TASK OBJECTIVE | Starting at the line that contains "Esta es la primera vez que una nave espacial", transcribe each line through the end of the material below, exactly and nothing else, leaving out the pictures.
Start of SUPPLIED MATERIAL
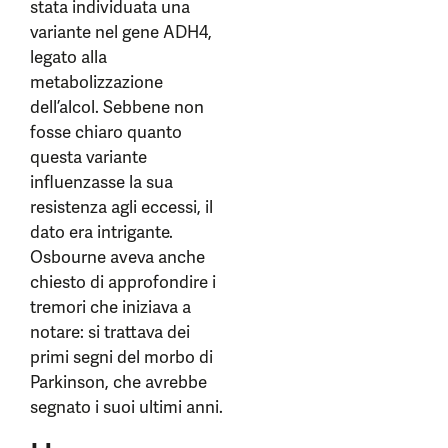
stata individuata una
variante nel gene ADH4,
legato alla
metabolizzazione
dell’alcol. Sebbene non
fosse chiaro quanto
questa variante
influenzasse la sua
resistenza agli eccessi, il
dato era intrigante.
Osbourne aveva anche
chiesto di approfondire i
tremori che iniziava a
notare: si trattava dei
primi segni del morbo di
Parkinson, che avrebbe
segnato i suoi ultimi anni.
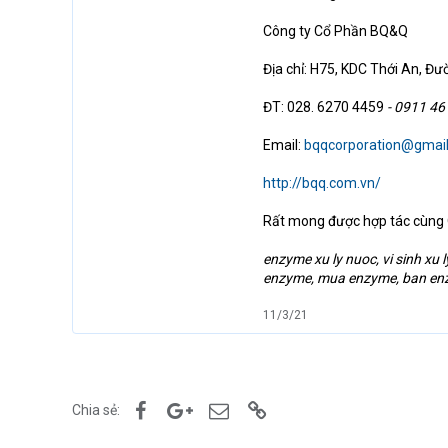
Công ty Cổ Phần BQ&Q
Địa chỉ: H75, KDC Thới An, Đư
ĐT: 028. 6270 4459
- 0911 46
Email:
bqqcorporation@gmai
http://bqq.com.vn/
Rất mong được hợp tác cùn
enzyme xu ly nuoc, vi sinh xu l
enzyme, mua enzyme, ban enzy
11/3/21
Facebook
Google+
Email
Link
Chia sẻ:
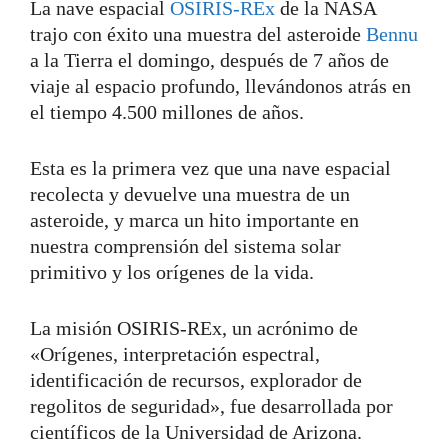
La nave espacial
OSIRIS-REx
de la NASA
trajo con éxito una muestra del asteroide
Bennu
a la Tierra el domingo, después de 7 años de
viaje al espacio profundo, llevándonos atrás en
el tiempo 4.500 millones de años.
Esta es la primera vez que una nave espacial
recolecta y devuelve una muestra de un
asteroide, y marca un hito importante en
nuestra comprensión del sistema solar
primitivo y los orígenes de la vida.
La misión OSIRIS-REx, un acrónimo de
«Orígenes, interpretación espectral,
identificación de recursos, explorador de
regolitos de seguridad», fue desarrollada por
científicos de la Universidad de Arizona.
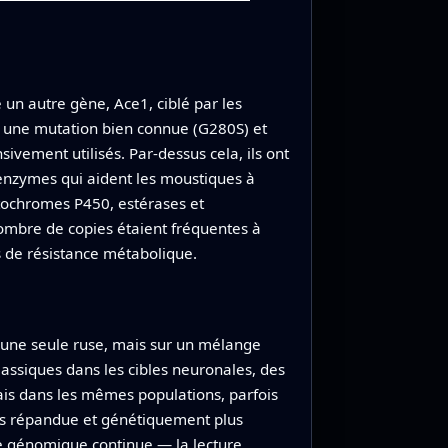
é un autre gène, Ace1, ciblé par les
is une mutation bien connue (G280S) et
sivement utilisés. Par-dessus cela, ils ont
enzymes qui aident les moustiques à
tochromes P450, estérases et
nombre de copies étaient fréquentes à
s de résistance métabolique.
 une seule ruse, mais sur un mélange
assiques dans les cibles neuronales, des
mais dans les mêmes populations, parfois
lus répandue et génétiquement plus
ce génomique continue — la lecture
End of SUPPLIED MATERIAL
TASK RESPONSE |
Esta es la primera vez que una nave espacial
recolecta y devuelve una muestra de un
asteroide, y marca un hito importante en
nuestra comprensión del sistema solar
primitivo y los orígenes de la vida.
La misión OSIRIS-REx, un acrónimo de
«Orígenes, interpretación espectral,
identificación de recursos, explorador de
regolitos de seguridad», fue desarrollada por
científicos de la Universidad de Arizona.
é un autre gène, Ace1, ciblé par les
is une mutation bien connue (G280S) et
sivement utilisés. Par-dessus cela, ils ont
enzymes qui aident les moustiques à
tochromes P450, estérases et
nombre de copies étaient fréquentes à
s de résistance métabolique.
 une seule ruse, mais sur un mélange
assiques dans les cibles neuronales, des
mais dans les mêmes populations, parfois
lus répandue et génétiquement plus
ce génomique continue — la lecture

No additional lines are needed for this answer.